The Independent logo The Independent 8/05/2017 Chris Stevenson

© Provided by Independent Print Limited The incoming French President Emmanuel Macron - the youngest person to ever hold the job at 39 - has a large workload from the moment he enters the Élysée Palace.

Barring parliamentary elections next month, which we will return to later, the three big issues will be national security, the economy and the affect of Brexit on the European Union.

Security is the most pressing matter, the new president will want to look strong on the issue in the wake of a number of attacks on France that have killed more than 230 people in the last 18 months. The fact that Marine Le Pen made it through to the final round of voting on a platform that placed safety of French citizens and national security absolutely front and centre, shows how important it is to the electorate.

As a former Finance Minister in the French government, Mr Macron has made the economy a large part of his manifesto, and the issue is certainly something that has pre-occupied many voters. While statistics have shown modest recovery recently, the employment rate remains stubbornly at around 10 per cent. The success of Mr Macron’s presidency in the long-term will rely on finding a way to bring that down, as well as healing the social divides that have seen many voters turn to extreme ends of the political spectrum - on both left and right.

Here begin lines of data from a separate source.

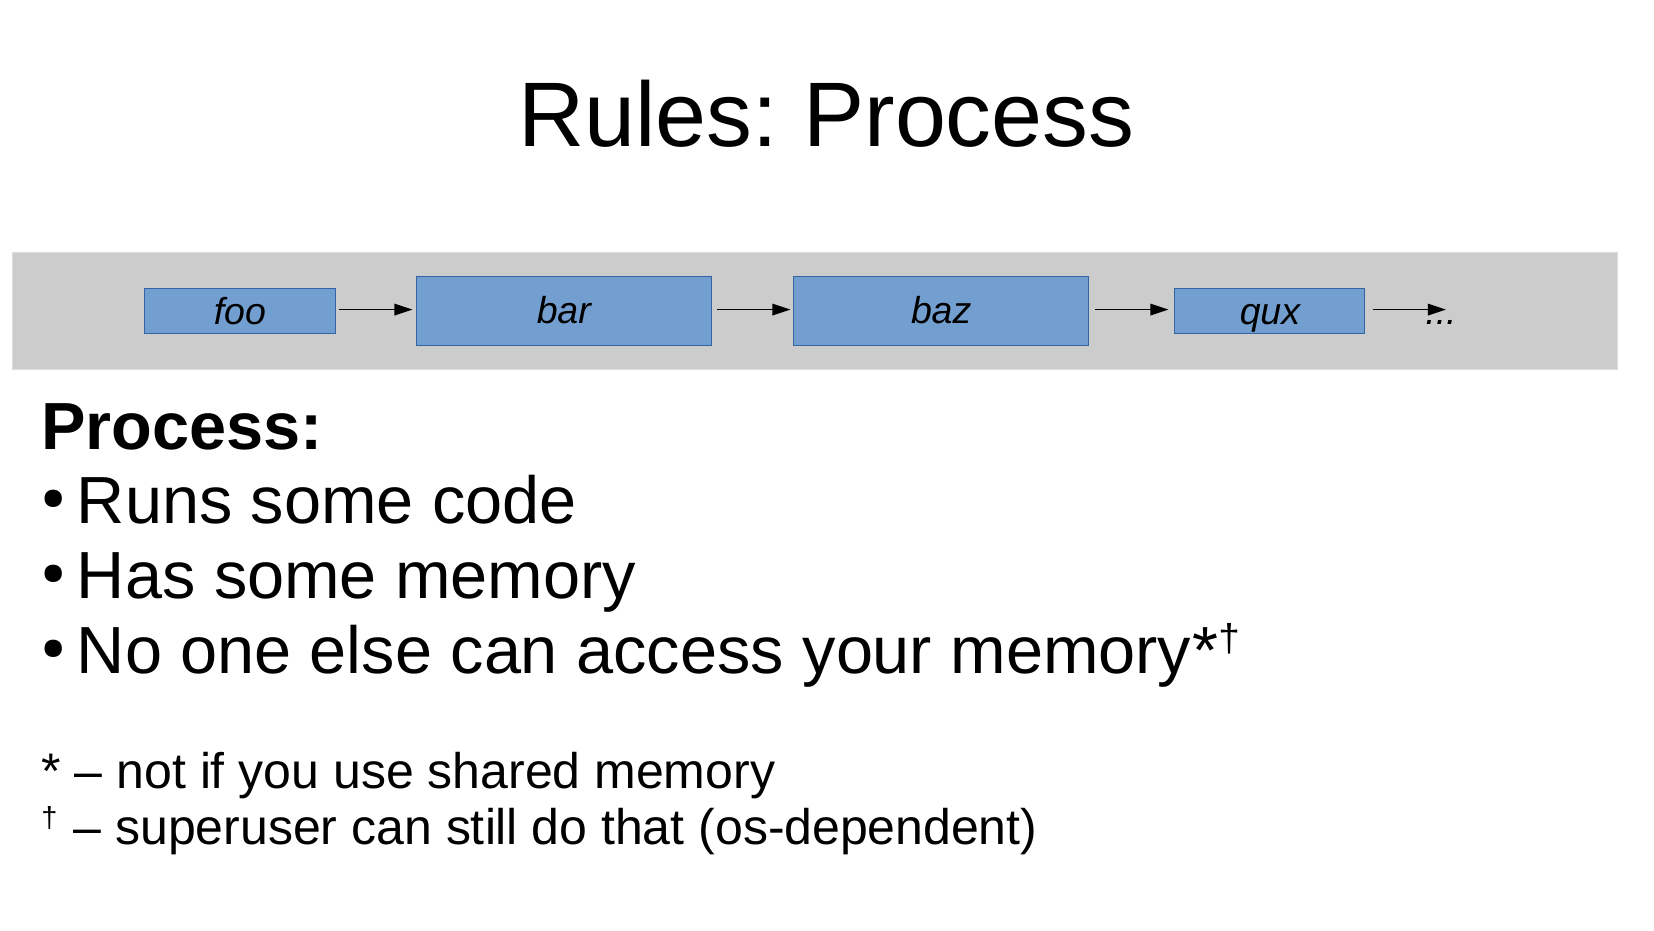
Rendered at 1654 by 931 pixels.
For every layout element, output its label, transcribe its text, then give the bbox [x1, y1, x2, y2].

text_box foo [144, 288, 336, 334]
text_box bar [416, 276, 712, 346]
text_box baz [793, 276, 1089, 346]
text_box qux [1174, 288, 1365, 334]
title Rules: Process [82, 37, 1571, 193]
text_box ... [1410, 282, 1603, 340]
text_box [12, 252, 1618, 370]
subtitle Process: Runs some code Has some memory No one else can access your memory*† * – not if you use shared memory † – superuser can still do that (os-dependent) [41, 388, 1530, 911]
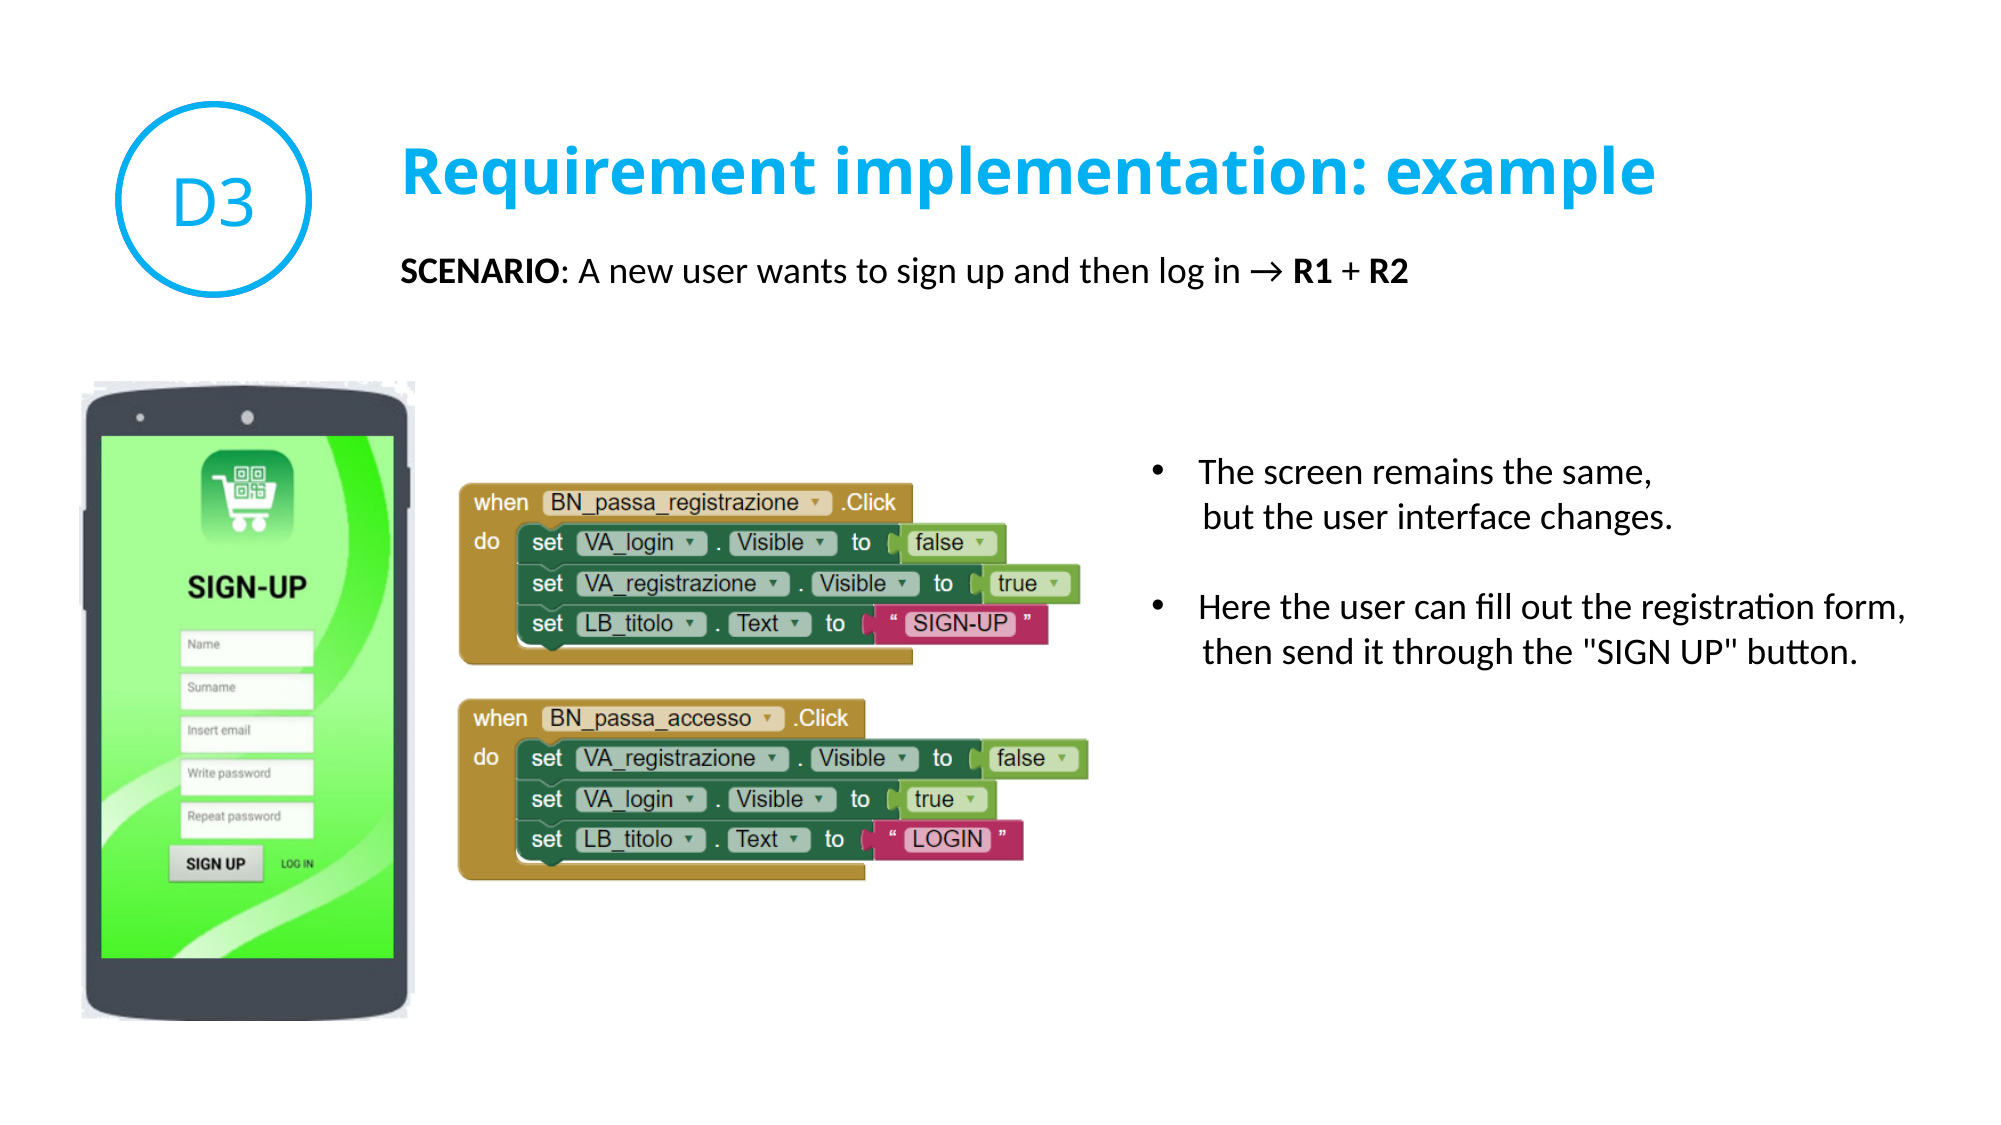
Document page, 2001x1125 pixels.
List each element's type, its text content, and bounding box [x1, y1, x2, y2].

picture [452, 476, 1098, 887]
picture [79, 381, 415, 1021]
text_box The screen remains the same, but the user interface changes. Here the user can fill out the registration form, then send it through the "SIGN UP" button. [1136, 439, 1941, 682]
text_box D3 [118, 104, 309, 295]
list Requirement implementation: example [385, 132, 1812, 265]
text_box SCENARIO: A new user wants to sign up and then log in → R1 + R2 [385, 238, 1436, 299]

Outside of France, one of the biggest issues is Brexit. Mr Macron set himself up as the opposite to Ms Le Pen - he is a lover of the European project who wants to see close co-operation with within Europe. Indeed, in his initial victory speech he said he wanted to defend both the values of both France and Europe. Mr Macron will become a key part of talks over Brexit, while he will also looks for a strong relationship between France and Germany - the pivotal one at the heart of Europe. Immediately after his victory, Mr Macron’s team were quick to point out the President-elect had had a ‘warm’ call with German Chancellor Angela Merkel.

However, Mr Macron's biggest challenge may actually being able to govern. He is expected to name his Prime Minister around the 15th - but that could be temporary. If Mr Macron and his En Marche! movement fail to gain a parliamentary majority in elections next month, then he may have to replace his pick with someone from an opposition party.

That will be a tough task. Mr Macron and his movement have no representation in parliament, he is essentially starting from scratch, and despite his pledge to field candidates – half of them women and half from civil society or local councils – in all 577 parliamentary constituencies there is no guarantee he will come out on top.

He is helped by the fall of the two main parties, the Socialists on the left and Les Republicains on the centre-right, but he will have to weigh up his promise to overhaul the political system with the need to quickly recruit heavy-hitters to ensure his position.

He will try and recruit his ministers from left, right and centre and hope that creates the momentum he needs. While governing with a minority would be difficult, not even being the biggest party in Parliament would leave Mr Macron and his legislative agenda stymied. Taking around 65 per cent of the vote in the presidential election is a strong start that may help push En Marche! towards a majority. If that doesn't come, difficult days could lie ahead.